Overall Chat User Experience

We are continuing to iterate and innovate on the UX so that our users always have higher control, more insights, and smoother experience. See all of the features above and more in this comprehensive video:

Accessibility

By accessibility, we don’t count just bringing a chat window into the IDE as a breakthrough, though we have done so for more than just Visual Studio Code and JetBrains, which seems to be the extent for most code assistants. We’ve also brought it to Visual Studio, Eclipse, and recently, XCode. We even brought the Chat experience, grounded with our codebase awareness and reasoning capabilities, onto the web via Live, available for anyone to use upon up-to-date versions of many popular open source repositories.

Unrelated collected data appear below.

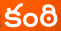
కంఠి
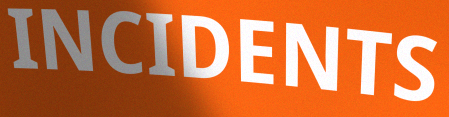
INCIDENTS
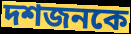
দশজনকে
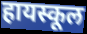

On top of simply the IDE or web surface, we realized that even with the much wider exposure of ChatGPT, there were many people that could not use it for their work, especially in software development, because of (valid) concerns around IP security - sending code to third party servers, even if not persisted, is new exposure to risk. This renders Chat inaccessible to other AI code assistants due to their reliance on third-party SaaS APIs for model inference. Our breakthrough here was to leverage our multi-year head start in GPU and ML infrastructure to optimize the inference of our own code-biased Chat models. It cannot be understated the amount of work being done just to get utilization and latency at a usable and cost-effective state (read about some of the infrastructure tricks here), but that is what it takes to make Chat accessible to a brand new set of professional developers.

Conclusion

Codeium’s Chat experience is likely one of the reasons why developers on Stack Overflow self-reported Codeium as driving more productivity and satisfaction than any other tool, including GitHub Copilot and ChatGPT, and anyone who is aware of our history knows that these Chat capabilities are just a few examples of our velocity of innovation. Even more exciting capabilities are coming soon. Stay tuned.

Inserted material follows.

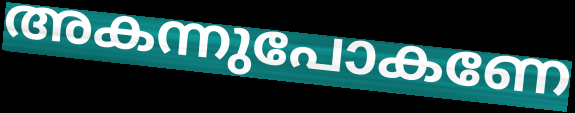
അകന്നുപോകണേ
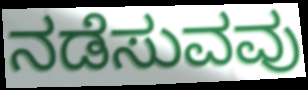
ನಡೆಸುವವು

(1) Recall@50 is a more representative benchmark for retrieval accuracy than needle-in-a-haystack tasks. For responding accurately, there are often a number of relevant snippets, not just a single snippet. Recall@50 captures this by measuring what fraction of “ground truth relevant” snippets exist within the 50 snippets that the retrieval system believes to be the most relevant. We will be talking more about flaws in existing benchmarks and this benchmark in a future post, just how we have historically talked about flaws in benchmarks and our approach.